Why are Republicans assigned red and Democrats blue on election maps? Has it always been that way? No, reports Executive Editor Adena Schutzberg, the standard emerged with the advent of television election coverage, electronic maps and the 2000 U.S. presidential battle.
Colors in the Massachusetts 2012 Primary Election
On September 6 of this year Massachusetts held a primary election. As a registered voter in one party I was handed a ballot. The color did not match my expectation, so I checked the text to be sure I had the right one. In fact, the Commonwealth did offer red Democratic ballots and blue Republican ballots. When I shared this story with my very sharp best friend she regaled me with how and why my expectations were set as they were. For the record, she’s not a geogeek or any sort of geographer, just a regular, interested and interesting individual. It turns out everything she said was true.
2008 United States presidential election results by county, on a color spectrum from Democratic blue to Republican red. (Graphic by Michael Gastner http://www-personal.umich.edu/~mejn/election/, licensed under the Creative Commons Attribution 2.0 Generic.)

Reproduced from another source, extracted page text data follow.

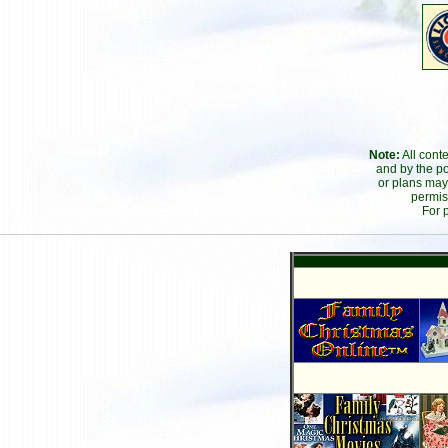
Note:
All cont
and by the po
or plans may
permis
For 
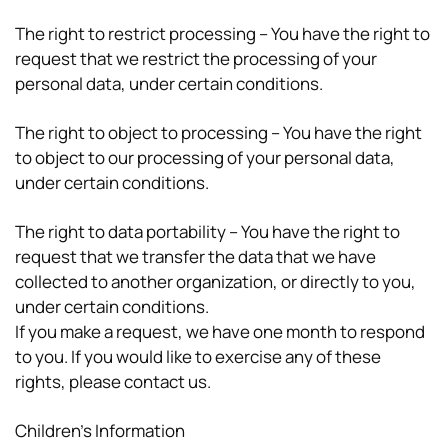
The right to restrict processing – You have the right to
request that we restrict the processing of your
personal data, under certain conditions.
The right to object to processing – You have the right
to object to our processing of your personal data,
under certain conditions.
The right to data portability – You have the right to
request that we transfer the data that we have
collected to another organization, or directly to you,
under certain conditions.
If you make a request, we have one month to respond
to you. If you would like to exercise any of these
rights, please contact us.
Children’s Information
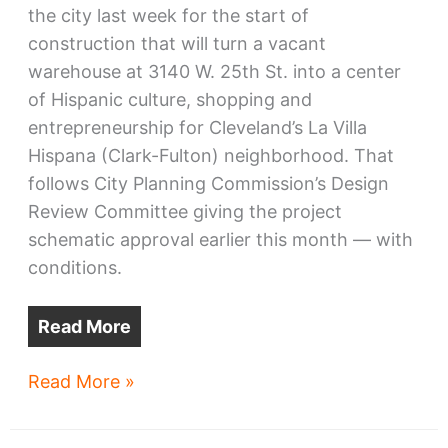
the city last week for the start of
construction that will turn a vacant
warehouse at 3140 W. 25th St. into a center
of Hispanic culture, shopping and
entrepreneurship for Cleveland’s La Villa
Hispana (Clark-Fulton) neighborhood. That
follows City Planning Commission’s Design
Review Committee giving the project
schematic approval earlier this month — with
conditions.
Read More
CentroVilla25
Read More »
may
start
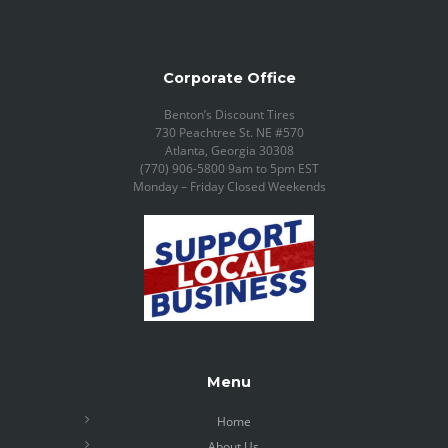
Corporate Office
Benton’s Discount Tires
730 Peachtree St. NE #570
Atlanta, Georgia 30308
(770) 906-5800 9am to 5pm EST
Monday – Friday Closed Weekends
Menu
Home
About Us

Early Use of Color in Voting
An early use of color on the ballots themselves dates to the 1870s in Texas. The colors were introduced to help Spanish speakers and those who could not read select the party of their choice on the ballot. The Texas State Historical Association's Handbook of Texas History Online explains that Democratic leaders called themselves the Blues, while Republicans chose to be the Reds.
Early Media Election Maps
Two-color maps in the media date back to at least 1908. That year, both the New York Times and the Washington Post published color maps exploring elections. The Times used blue for Democrats and yellow for Republicans to detail Theodore Roosevelt's 1904 electoral victory. The Post covered the 1908 campaign between William Howard Taft and William Jennings Bryan with a map coded red for Republican-leaning states, blue for Democratic-leaning states. Yellow states were "doubtful" states, and green areas depicted U.S. territories with no presidential vote.
Election Maps on TV
During the early days of maps and later electronic maps on television, between 1976 and 2004, color choices were far from standard. Some sources report that networks alternated the color of the incumbent party every four years between red and blue, the two non-white colors of the U.S. flag. Others point to NBC’s John Chancellor who asked the techs at the network to rig up a lighted map to show who won each state. A state would glow red for Jimmy Carter, a Democrat, and blue for Gerald Ford, a Republican. That map was wildly popular, so by 1980 the three major networks had similar maps, but used different color schemes. NBC stuck with its original colors, while from 1984 CBS used the opposite symbology. In 1976, ABC used yellow and blue, but went to red for Republicans and blue for Democrats in 1980 and 1984. In 1980, yellow was set aside for John Anderson, an Independent, should he win a state. (He did not.)
By 1996, symbology was still a mix. The three major networks and CNN, plus the New York Times, used red for Republicans and blue for Democrats. Time Magazine and the Washington Post had the colors reversed.
The 2000 election between Bush and Gore was so close and so contested that ultimately the Supreme Court got involved. During the time of confusion, perhaps for the best, the public and news outlets spoke of “red states” and “blue states” and created a de facto standard, today’s familiar red for Republican, blue for Democrats. That year, the New York Times published its first color election map and followed the new standard. The graphics editor who made the decision for the paper had a different explanation. Archie Tse explained that “Republican” and “red” start with the letter “R.”